**Texte de la page:**
------------
De la fourche à la fourchette | août 2024

Temps de lecture : 6 minutes

De la fourche à la fourchette d’août 2024 : éleveurs et émissions de GES, consommation alimentaire des ménages, délégation de travaux dans les exploitations, la ressource en eau

Découvrez la dernière publication de la fourche à la fourchette du mois d’août 2024 sur les thématiques suivantes :

  • Accompagner les éleveurs vers la réduction de leur empreinte carbone
  • En 2023, la consommation alimentaire des ménages ralentit à nouveau
  • Toujours plus de délégation de travaux à l’échelle des exploitations
  • Quantification de la ressource en eau et de ses usages en France

Accompagner les éleveurs vers la réduction des émissions de GES

La Stratégie Nationale Bas-Carbone

Une mission a été confiée au CGAAER (Conseil général de l’alimentation, de l’agriculture et des espaces ruraux) dans un objectif d’analyse des politiques de réduction des émissions de méthane par l’élevage dans des pays où le méthane constitue l’un des principaux gaz à effet de serre (GES) émis.

En effet, le méthane est un gaz à très fort pouvoir réchauffant puisqu’une tonne de ce gaz peut être considérée comme équivalente à 28 tonnes de CO2 si l’on considère son impact sur 100 ans. Sa durée de vie dans l’atmosphère est d’environ 12 ans avant de se transformer en CO2.

En France, la Stratégie Nationale Bas-Carbone vise à limiter les émissions de méthane. Ses préconisations sont basées sur la gestion des effluents d’élevage et leur méthanisation pour toutes les espèces animales.

Pour les ruminants, principaux émetteurs de méthane en France, il s’agit aussi de réduire leurs périodes improductives, et de limiter leur fermentation entérique.
------------
**Entrées enregistrées:**
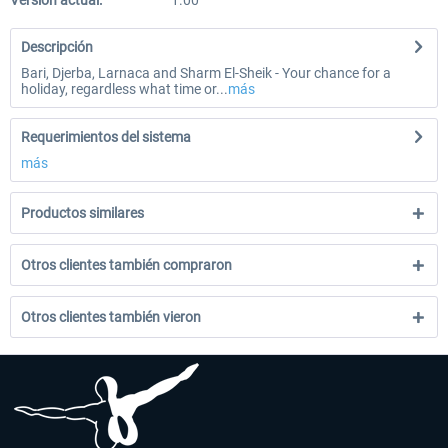
Versión actual:
1.00
Descripción
Bari, Djerba, Larnaca and Sharm El-Sheik - Your chance for a
holiday, regardless what time or...
más
Requerimientos del sistema
más
Productos similares
Otros clientes también compraron
Otros clientes también vieron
------------
**Exercice A:**
Répondez aux questions suivantes à partir du texte De la fourche à la fourchette :
(i) À quel organisme la mission sur les émissions de méthane a-t-elle été confiée ?
(ii) À combien de tonnes de CO2 une tonne de méthane équivaut-elle sur 100 ans ?
(iii) Quelle est la durée de vie du méthane dans l'atmosphère ?
**Exercice B:** Recopiez le passage du texte De la fourche à la fourchette commençant à « Pour les ruminants, principaux » et se terminant à « leur fermentation entérique. », en renommant « ruminants » en « bovins ».

**Réponse A:**
(i) Au CGAAER (Conseil général de l'alimentation, de l'agriculture et des espaces ruraux).
(ii) À 28 tonnes de CO2.
(iii) Environ 12 ans.

**Réponse B:**
Pour les bovins, principaux émetteurs de méthane en France, il s’agit aussi de réduire leurs périodes improductives, et de limiter leur fermentation entérique.